Through her foundation, she has constructed over 50,000 homes for those affected by floods and earthquakes in Pakistan since 2010. They recognized her contributions in 2020 by awarding her the prestigious architecture award, the Jane Drew Prize.


Jehan Ara – Tech Leader


Jehan Ara smiling in a press conference


Jehan Ara, the President of P@SHA, is a leader in the technology industry in Pakistan. She has a wealth of experience in marketing, communications and interactive new media. Jehan Ara have worked in various countries such as Pakistan, Hong Kong, the UAE and the Far East.

She is passionate about using technology to empower communities and has been advocating for online privacy and data protection legislation. Additionally, she has initiated the Women’s Virtual Network.

This network aims to connect educated women with potential employers, mentors and peers remotely. The main focus is to increase the number of Pakistani women in the workforce and support professional women.

Shazia Parveen – Pakistan’s First Female Firefighter


Shazia perveen standing infront of firetrucks


As Pakistan’s first female firefighter, Shazia Parveen has made history in a traditionally male-dominated field. At just 22 years old, she joined the rescue service in 2010 in the district of Vehari in Punjab. Driven by a passion to serve the public and save lives, she has tackled fires in both fields and factories.

In addition to her firefighting duties, Parveen has also served as an instructor at the PESA in Lahore. She was encouraged to see many of her students were young women. She believes that her profession is empowering, and hopes that it will inspire other Pakistani girls to pursue non-traditional careers.


Malala Yousafzai- Education Activist


Malala Yousafzai smiling for a portrait


Malala Yousafzai is a famous personality of Pakistan and human rights activist from Pakistan who advocates for girls’ education.
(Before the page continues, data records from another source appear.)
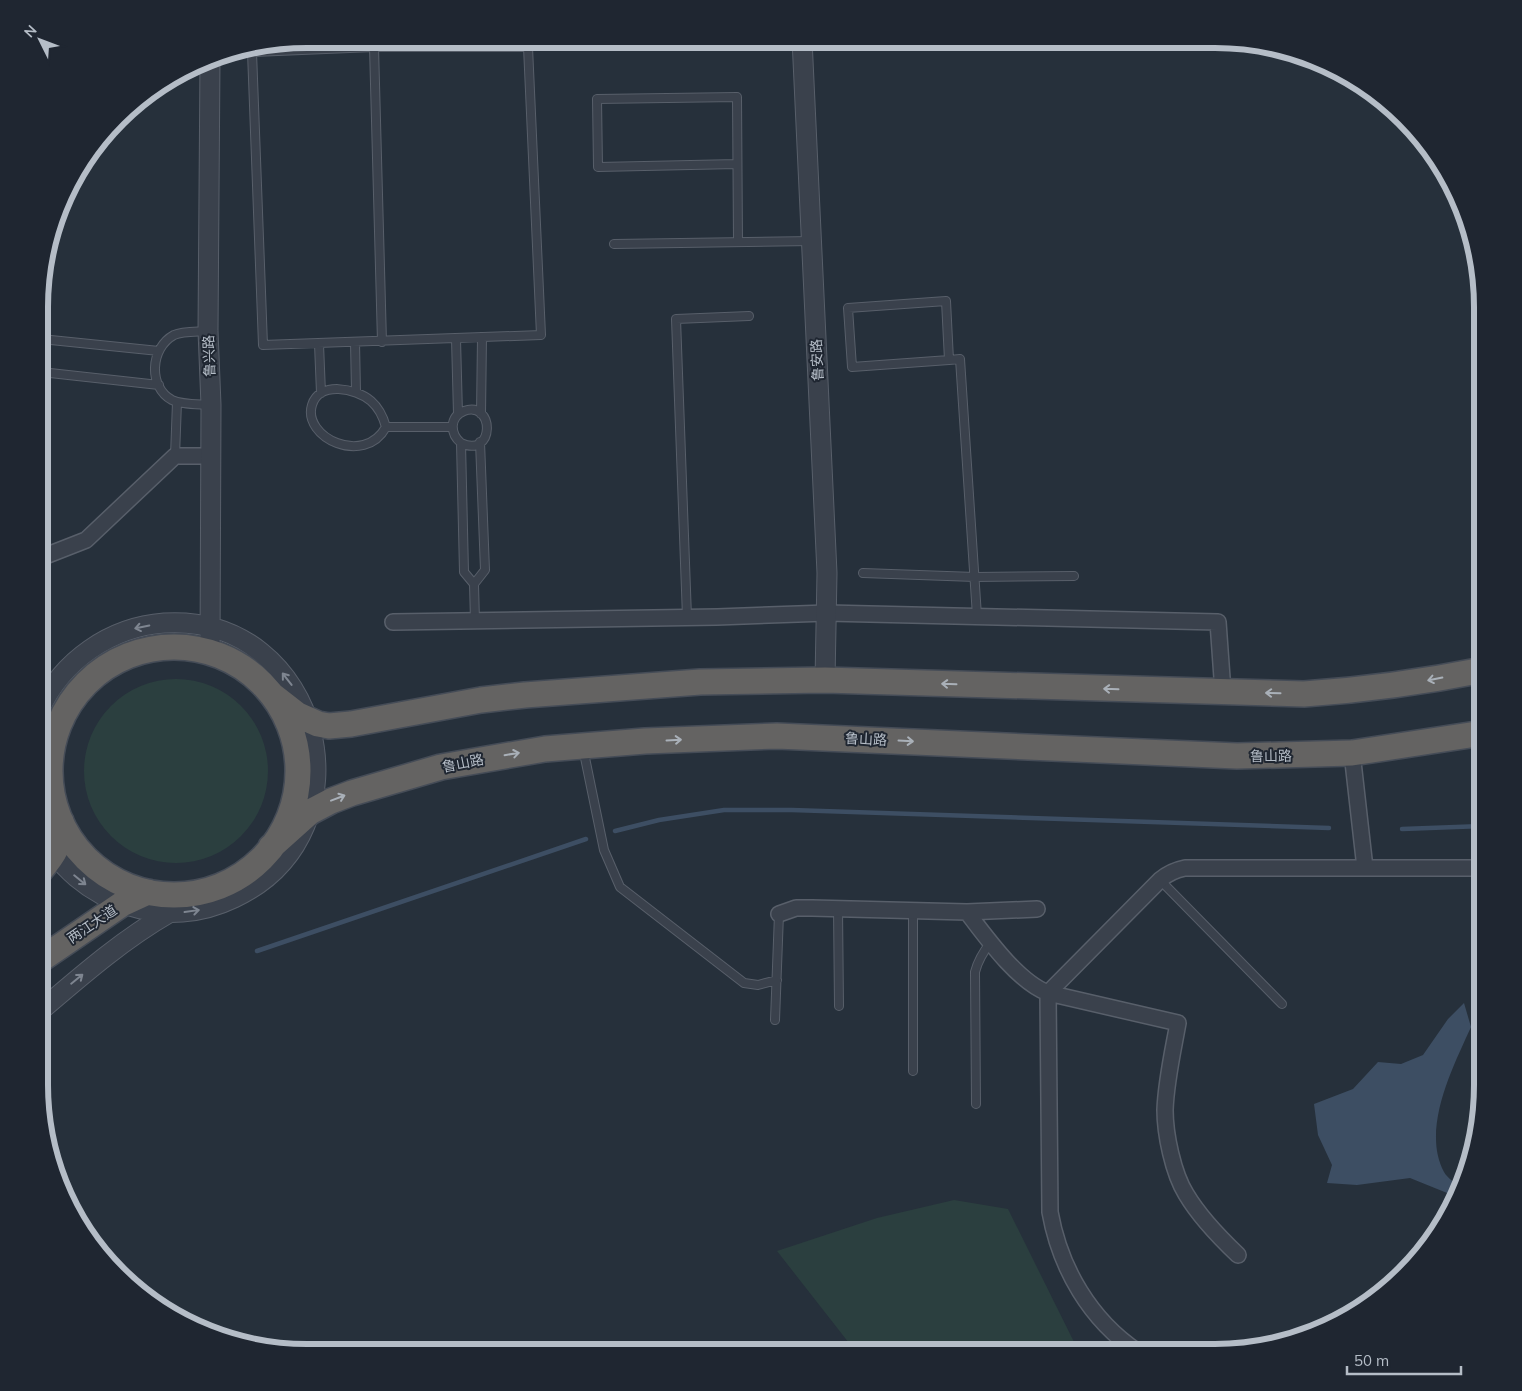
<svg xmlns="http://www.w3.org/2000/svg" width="1522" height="1391" viewBox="0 0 1522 1391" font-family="Mulish,'Noto Sans SC',sans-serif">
  <rect width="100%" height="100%" fill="#26303b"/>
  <!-- green -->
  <path fill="#2b3f3f" d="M84 771a92 92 0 1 1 184 0a92 92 0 1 1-184 0Z
    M954 1200 1008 1209 1078 1350 1081 1352H856L777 1251 877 1218Z"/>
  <!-- water -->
  <path fill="#3d4e63" d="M1464 1003 1471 1027C1453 1067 1421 1129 1444 1172 1447 1178 1456 1183 1461 1188L1457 1197 1410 1178 1357 1185 1327 1183 1332 1165 1318 1135 1314 1104 1353 1089 1378 1062 1401 1064 1423 1055 1448 1019Z"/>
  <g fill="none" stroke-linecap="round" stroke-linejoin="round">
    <!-- stream -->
    <path stroke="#3d4e63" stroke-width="4.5" d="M1402 829 1483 826
      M615 831 659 820 724 810H792L1329 828
      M257 951 586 839"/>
    <defs>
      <path id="service" d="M374 47H528L541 335 263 345 252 52Z
        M374 47 382 342
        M737 164 598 167 597 99 737 97 738 242
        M614 244 812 241
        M208 331C198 332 183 331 174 335 150 348 148 387 172 400 182 405 199 404 211 405
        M41 339 159 351
        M456 339 458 414
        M355 342 356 392
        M319 344 321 393
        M949 360 946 301 848 308 852 367 949 360 960 359 977 616
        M41 372 159 385
        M481 414 482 337
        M386 427C364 467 302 437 312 405 319 381 356 388 371 401 379 408 383 416 386 427H452
        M461 443C495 459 495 400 464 411 449 417 450 434 461 443L464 572 474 584
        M175 456 177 402
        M863 573 975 577 1074 576
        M687 617 676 319 749 316
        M475 621 474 584 485 570 480 442
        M583 748 604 850 620 887 744 983 758 985 777 980
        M1160 880 1282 1004
        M838 909 839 1006
        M913 910V1071
        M775 1020 779 914
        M976 1104 975 972C978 960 983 952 991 942"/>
      <path id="minor" d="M40 558 86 540 175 456H211
        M393 622 717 617 827 613 1218 622 1223 692
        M1352 753 1365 868
        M967 912C986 937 1018 982 1048 993L1178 1023C1173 1051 1166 1081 1165 1110 1165 1134 1173 1173 1186 1194 1199 1216 1219 1237 1238 1255
        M779 914 796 908H812L967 912 1037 909
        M1138 1352C1090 1320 1060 1268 1050 1212L1048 993 1160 880C1168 873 1175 870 1185 868H1483"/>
      <path id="tertiary" d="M802 39 827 573 825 680
        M210 652 211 405 208 331 210 59
        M40 828C55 866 92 895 130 906 164 917 201 914 234 898 376 831 321 613 164 623 110 627 62 661 40 709
        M40 1011C81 976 122 940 169 913"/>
      <path id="trunk" d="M50 771a124 124 0 1 1 248 0a124 124 0 1 1-248 0Z
        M271 694 298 715 318 724 329 726 351 724 481 700 525 695 700 682 825 680 1304 694C1364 690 1423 682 1483 670
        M271 847 310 812 331 801 352 793 441 767 545 749 645 741 777 736 1237 756 1352 753 1483 733
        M40 871C57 851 58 848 61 821
        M40 960 122 904 148 892"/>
    </defs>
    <!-- service casing -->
    <use href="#service" stroke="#585f6a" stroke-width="10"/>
    <!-- minor casing -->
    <use href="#minor" stroke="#585f6a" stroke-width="18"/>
    <!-- tertiary casing -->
    <use href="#tertiary" stroke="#585f6a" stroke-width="21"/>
    <!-- trunk casing -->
    <use href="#trunk" stroke="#454c57" stroke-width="28"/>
    <!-- service -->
    <use href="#service" stroke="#3a414c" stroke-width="8"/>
    <!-- minor -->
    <use href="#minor" stroke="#3a414c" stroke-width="15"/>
    <!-- tertiary -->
    <use href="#tertiary" stroke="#3a414c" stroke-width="19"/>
    <!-- trunk -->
    <use href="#trunk" stroke="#646362" stroke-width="25"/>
  </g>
  <!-- one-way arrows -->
  <defs><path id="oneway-shaft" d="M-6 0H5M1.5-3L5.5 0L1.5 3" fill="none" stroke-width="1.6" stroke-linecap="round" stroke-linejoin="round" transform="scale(1.25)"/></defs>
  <g stroke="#7e8590">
    <use href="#oneway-shaft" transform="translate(142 627) rotate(168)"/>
    <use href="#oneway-shaft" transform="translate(287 679) rotate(-128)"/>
    <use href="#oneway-shaft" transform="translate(80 880) rotate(39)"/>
    <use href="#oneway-shaft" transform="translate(192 911) rotate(-8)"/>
    <use href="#oneway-shaft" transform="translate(77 979) rotate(-39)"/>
  </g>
  <g stroke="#a9b0b8">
    <use href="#oneway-shaft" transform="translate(1435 679) rotate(169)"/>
    <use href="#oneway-shaft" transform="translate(949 684) rotate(-178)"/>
    <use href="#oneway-shaft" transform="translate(1111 689) rotate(-178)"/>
    <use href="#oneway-shaft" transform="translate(1273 693) rotate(-179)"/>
    <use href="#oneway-shaft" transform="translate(674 740) rotate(-3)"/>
    <use href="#oneway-shaft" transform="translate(906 741) rotate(3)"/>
    <use href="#oneway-shaft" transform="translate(512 754) rotate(-9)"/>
    <use href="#oneway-shaft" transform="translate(338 798) rotate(-21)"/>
  </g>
  <g text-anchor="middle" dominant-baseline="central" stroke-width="4" stroke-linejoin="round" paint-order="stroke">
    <!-- street labels -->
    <g font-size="14" fill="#b5bdc7" stroke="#1f2631">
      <text transform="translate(209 356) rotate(-92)">鲁兴路</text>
      <text transform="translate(817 360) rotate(-93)">鲁安路</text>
      <text transform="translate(866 739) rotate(3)">鲁山路</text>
      <text transform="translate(1271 756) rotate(-1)">鲁山路</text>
      <text transform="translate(463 763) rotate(-11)">鲁山路</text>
      <text transform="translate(92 924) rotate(-34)">两江大道</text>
    </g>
  </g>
  <!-- crop -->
  <path d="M0 0H1522V1391H0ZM307 48H1215A259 259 0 0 1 1474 307V1085A259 259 0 0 1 1215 1344H307A259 259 0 0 1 48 1085V307A259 259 0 0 1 307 48Z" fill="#1f2631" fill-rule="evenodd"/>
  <path fill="none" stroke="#b5bdc7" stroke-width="6" d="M307 48H1215A259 259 0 0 1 1474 307V1085A259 259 0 0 1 1215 1344H307A259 259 0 0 1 48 1085V307A259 259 0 0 1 307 48Z"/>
  <!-- north arrow -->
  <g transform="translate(40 40) rotate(312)" stroke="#1f2631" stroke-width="4" paint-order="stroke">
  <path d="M0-4L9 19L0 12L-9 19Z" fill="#b5bdc7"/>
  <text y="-8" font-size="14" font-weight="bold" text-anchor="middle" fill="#b5bdc7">N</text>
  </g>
  <!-- scale -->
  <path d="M1347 1366v8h114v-8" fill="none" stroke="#b5bdc7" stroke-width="2.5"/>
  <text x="1354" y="1366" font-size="15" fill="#b5bdc7" stroke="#1f2631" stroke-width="4" paint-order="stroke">50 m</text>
</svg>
She is the youngest Nobel Prize laureate and has become a prominent figure in the fight for education rights.

Malala began her activism at a young age. She started speaking out against the Taliban’s restrictions on girls’ education in her home region of Swat Valley, Pakistan. In 2012, Taliban gunmen shot her in the head while she was returning home from school.

Luckily, she survived and continued her advocacy work. She has since founded the Malala Fund, an organisation that supports girls’ education initiatives around the world.

She has become a leading voice in the fight for universal education. Malala continues to be an inspiration to people around the world. She serves as a symbol of the importance of education and the power of youth activism.